#### Ação necessária
Transcreva, sem qualquer alteração, o trecho da notícia sobre a disputa pela Prefeitura de São Paulo que começa em "Ele vai concorrer" e termina em "chances de vitória.".

#### Texto fornecido

%%

Futuro ministro, Mercadante sai na frente na corrida à prefeitura

Em 2012, Mercadante vai concorrer com a ex-prefeita e senadora eleita Marta Suplicy e com o ministro da Educação, Fernando Haddad

Ricardo Galhardo, iG São Paulo |

Com o convite - aceito - para ocupar o Ministério da Ciência e Tecnologia no governo Dilma Rousseff, o senador Aloizio Mercadante (PT-SP) larga na frente na disputa que vai definir o candidato do PT à Prefeitura de São Paulo em 2012.

Ele vai concorrer com a ex-prefeita e senadora eleita Marta Suplicy e com o ministro da Educação, Fernando Haddad.

Segundo fontes petistas, a disputa começou em abril deste ano, antes mesmo da formalização das candidaturas de Mercadante para o governo de São Paulo e de Marta para o Senado.

Na época, as duas maiores lideranças do PT paulista protagonizaram um jogo de empurra no qual os dois pleiteavam a vaga para o Senado, cuja eleição era dada como certa, e rechaçavam concorrer ao governo de São Paulo devido às poucas chances de vitória.

Marta ganhou a batalha mas Mercadante agiu nos bastidores e conseguiu uma boa vantagem a médio prazo ao “amarrar” a ex-prefeita ao Senado nos próximos oito anos. O motivo é o suplente de Marta, o vereador paulistano Antonio Carlos Rodrigues (PR), alvo de denúncias de corrupção. A avaliação no PT é que a senadora eleita pode sofrer forte desgaste se deixar a vaga no Senado para Rodrigues.

%%

#### Dados de origem

%%

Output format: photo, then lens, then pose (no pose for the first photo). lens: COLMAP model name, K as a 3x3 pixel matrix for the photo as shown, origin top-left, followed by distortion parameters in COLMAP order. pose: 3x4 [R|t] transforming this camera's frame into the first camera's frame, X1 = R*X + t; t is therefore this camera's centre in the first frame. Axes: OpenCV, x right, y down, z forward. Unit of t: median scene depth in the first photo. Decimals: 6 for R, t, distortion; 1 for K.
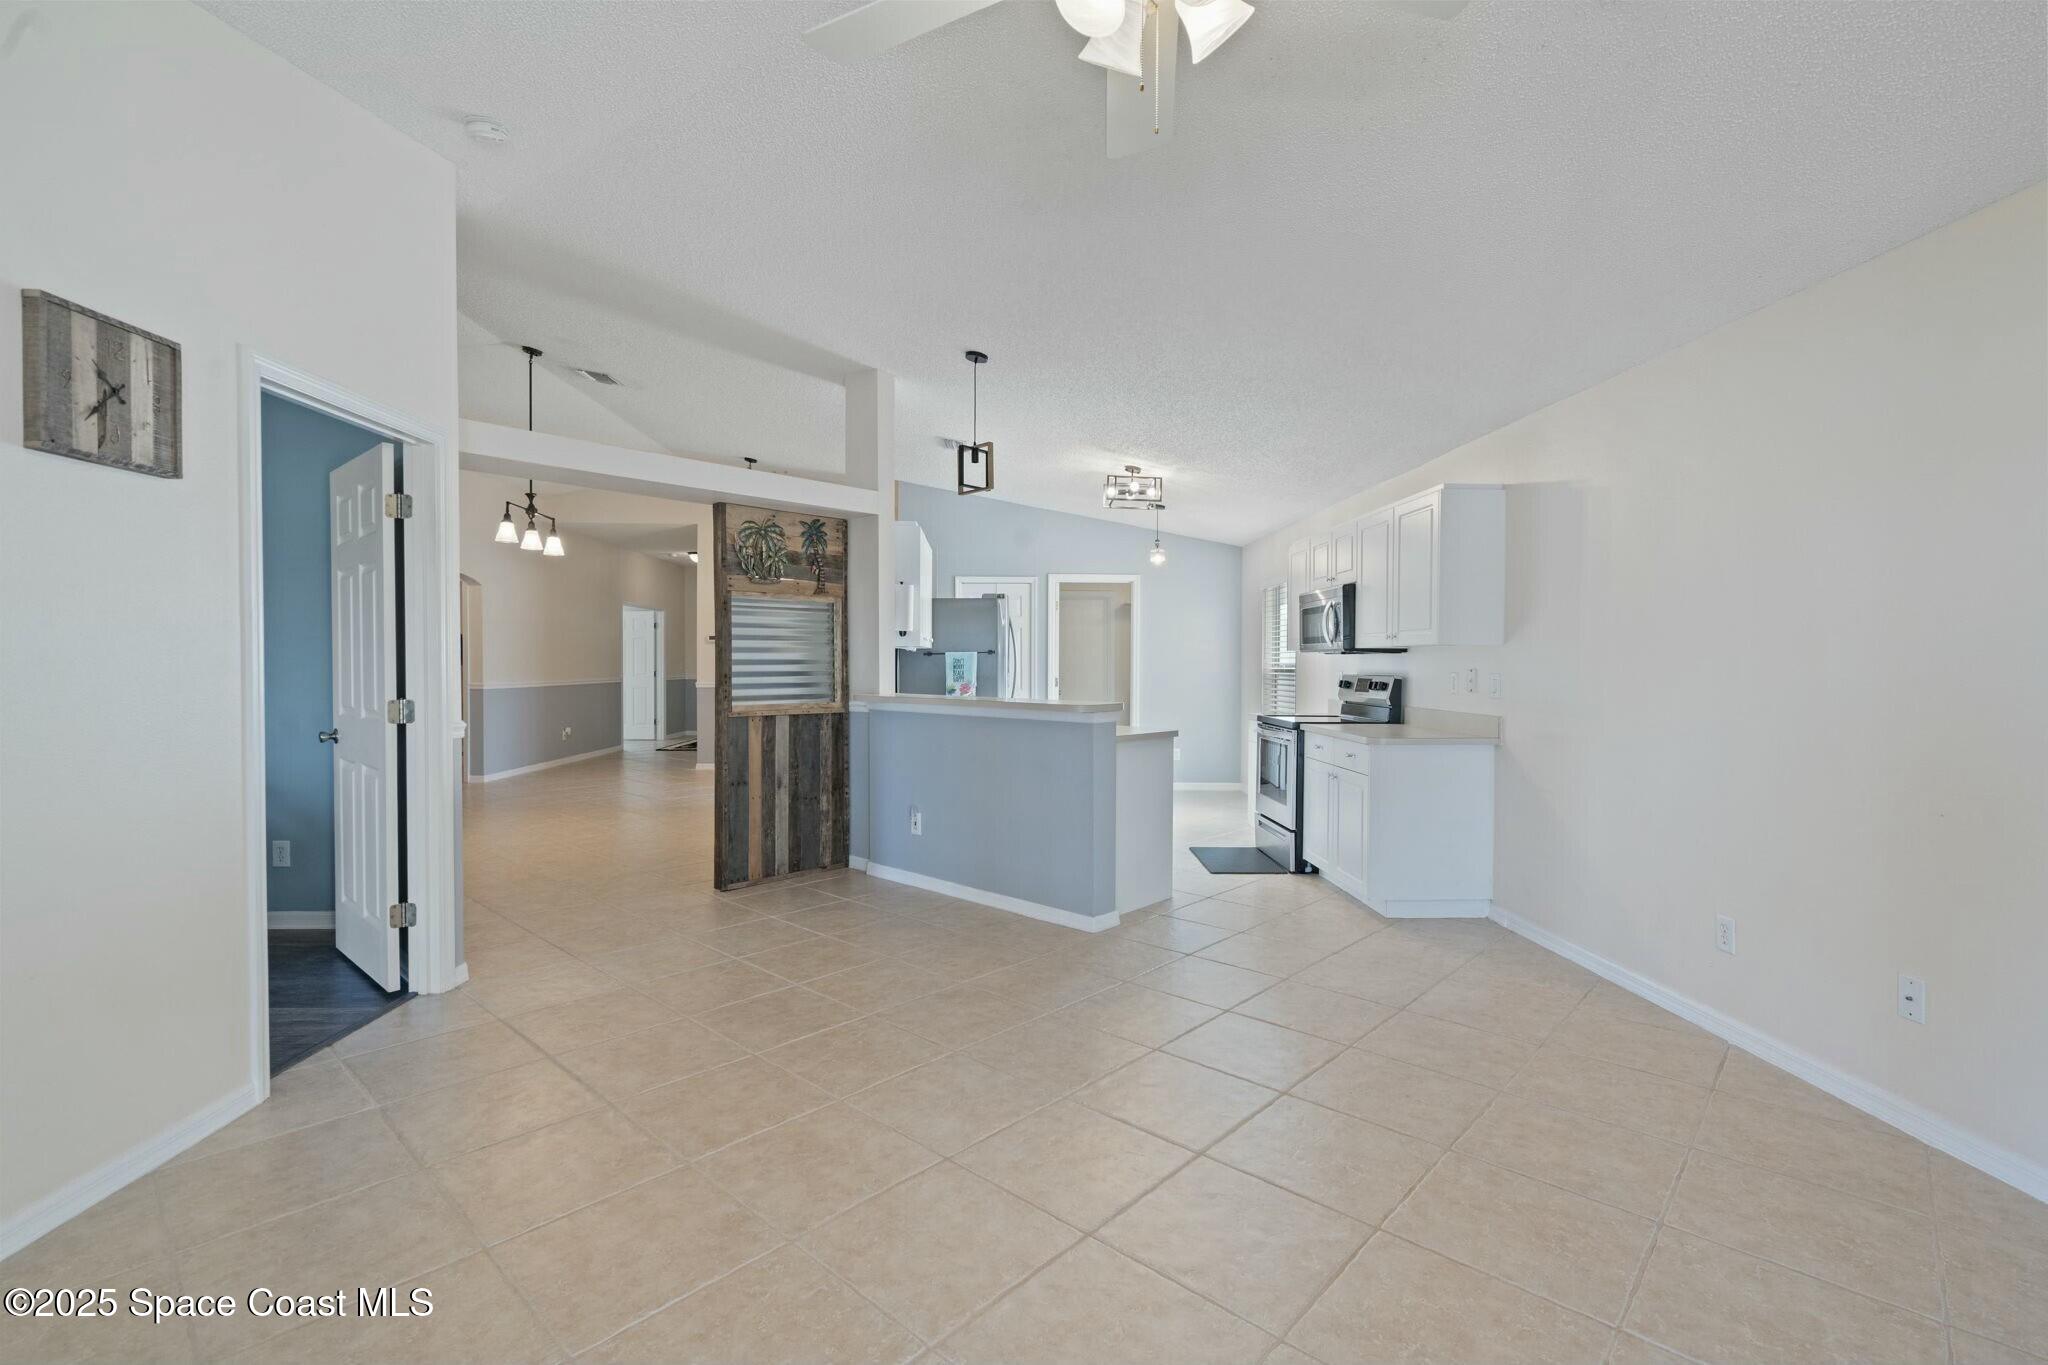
lens RADIAL K [[930.8, 0, 1025.0], [0, 930.8, 684.8], [0, 0, 1]] dist [-0.007753, 0.002724]
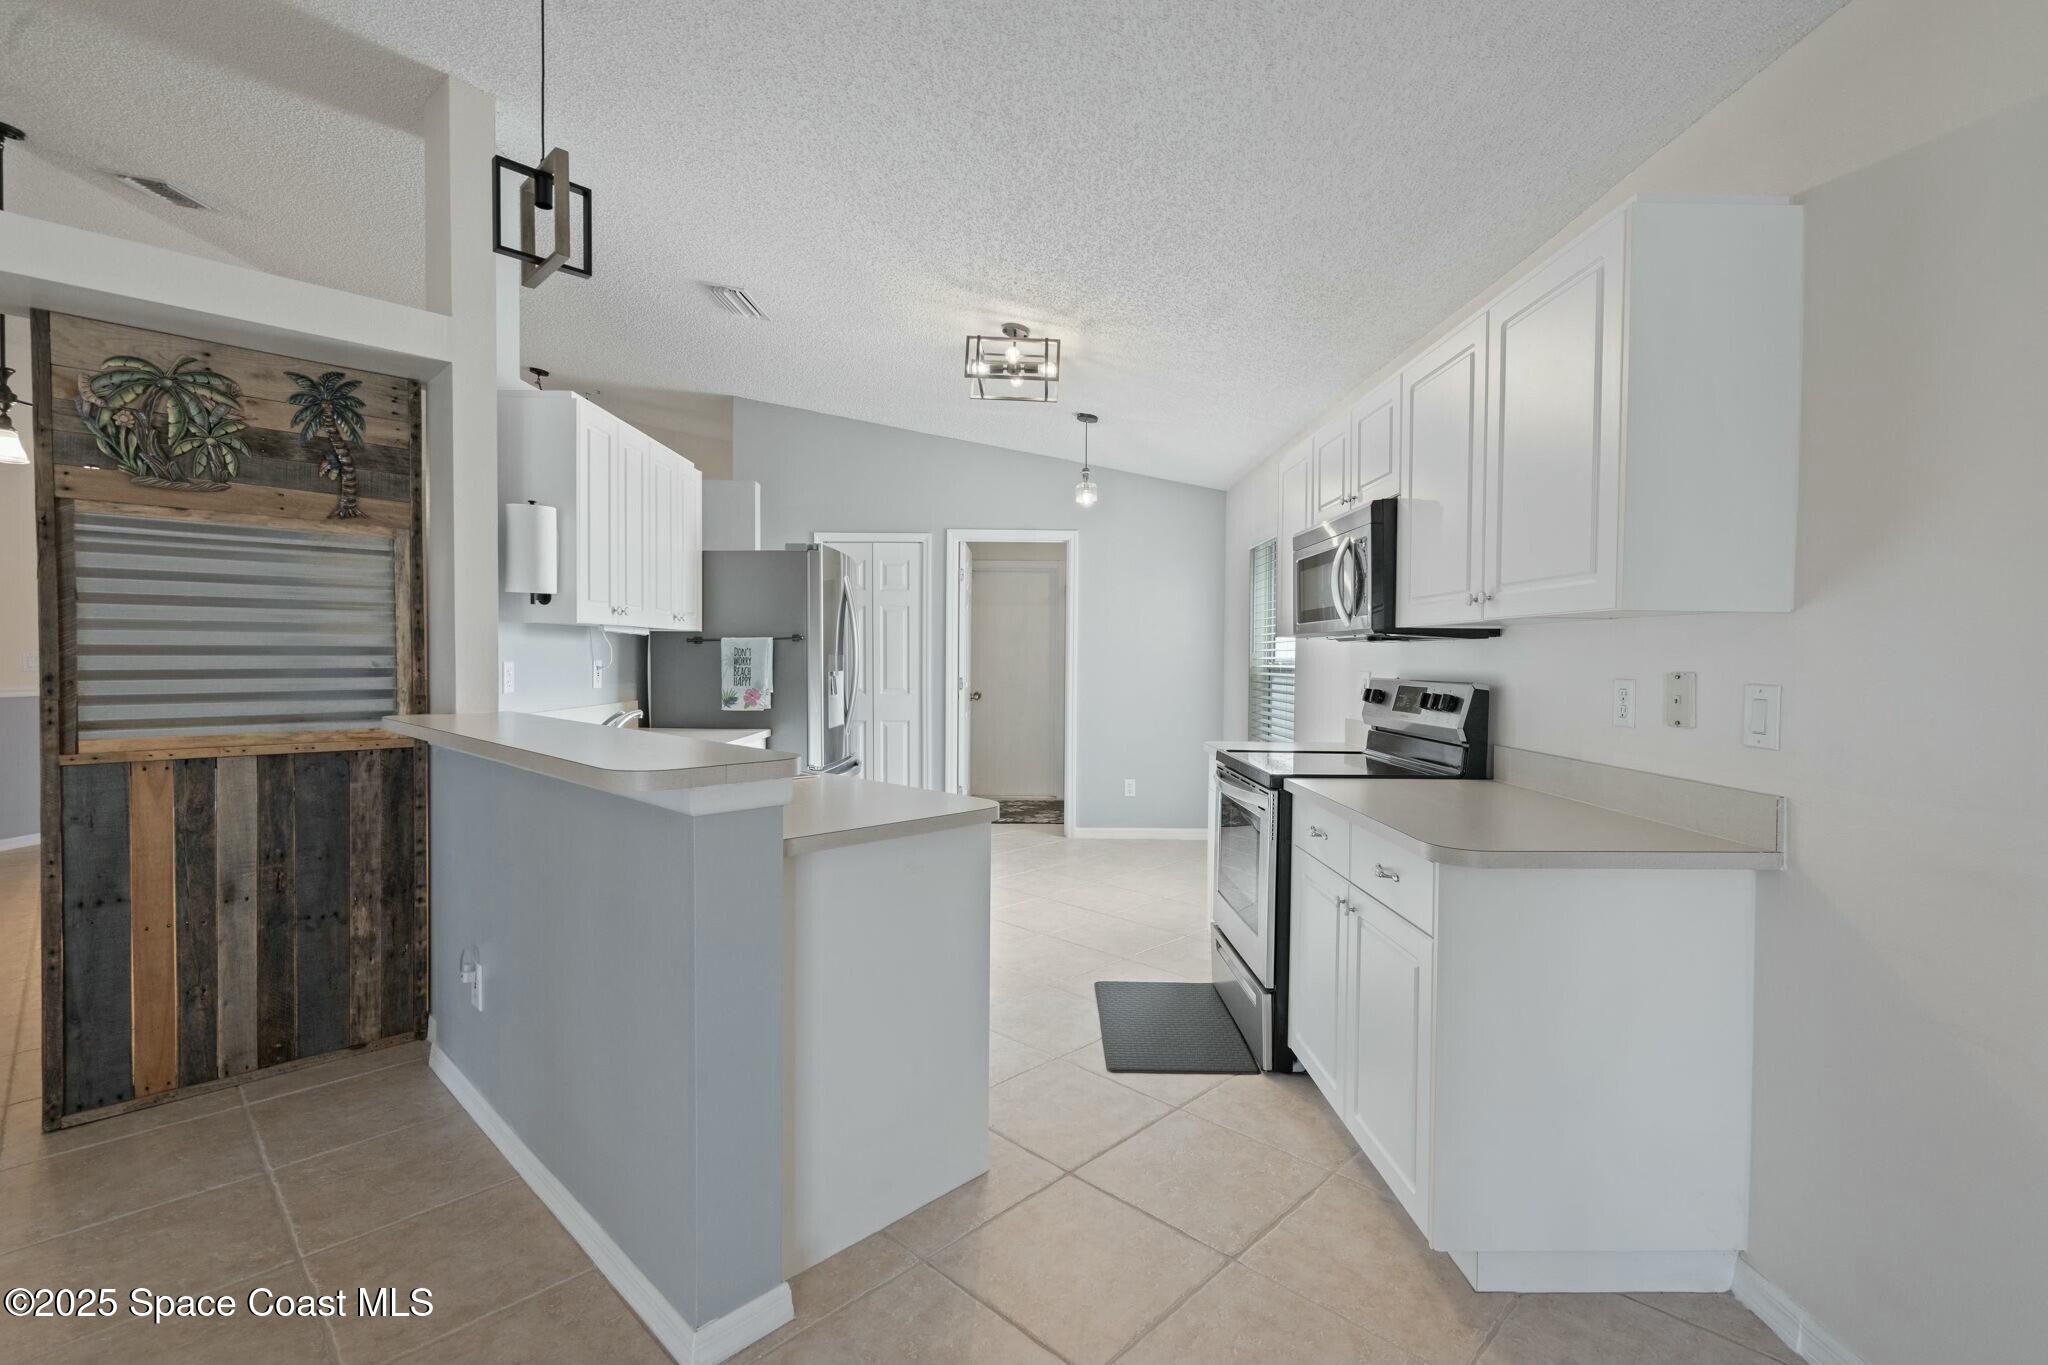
lens RADIAL K [[930.8, 0, 1025.4], [0, 930.8, 681.2], [0, 0, 1]] dist [-0.007753, 0.002724]
pose [[0.999633, 0.005063, -0.026628, 0.168314], [-0.005006, 0.999985, 0.002204, -0.010598], [0.026638, -0.002070, 0.999643, 0.491763]]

%%

#### Campo de resposta
Ele vai concorrer com a ex-prefeita e senadora eleita Marta Suplicy e com o ministro da Educação, Fernando Haddad.

Segundo fontes petistas, a disputa começou em abril deste ano, antes mesmo da formalização das candidaturas de Mercadante para o governo de São Paulo e de Marta para o Senado.

Na época, as duas maiores lideranças do PT paulista protagonizaram um jogo de empurra no qual os dois pleiteavam a vaga para o Senado, cuja eleição era dada como certa, e rechaçavam concorrer ao governo de São Paulo devido às poucas chances de vitória.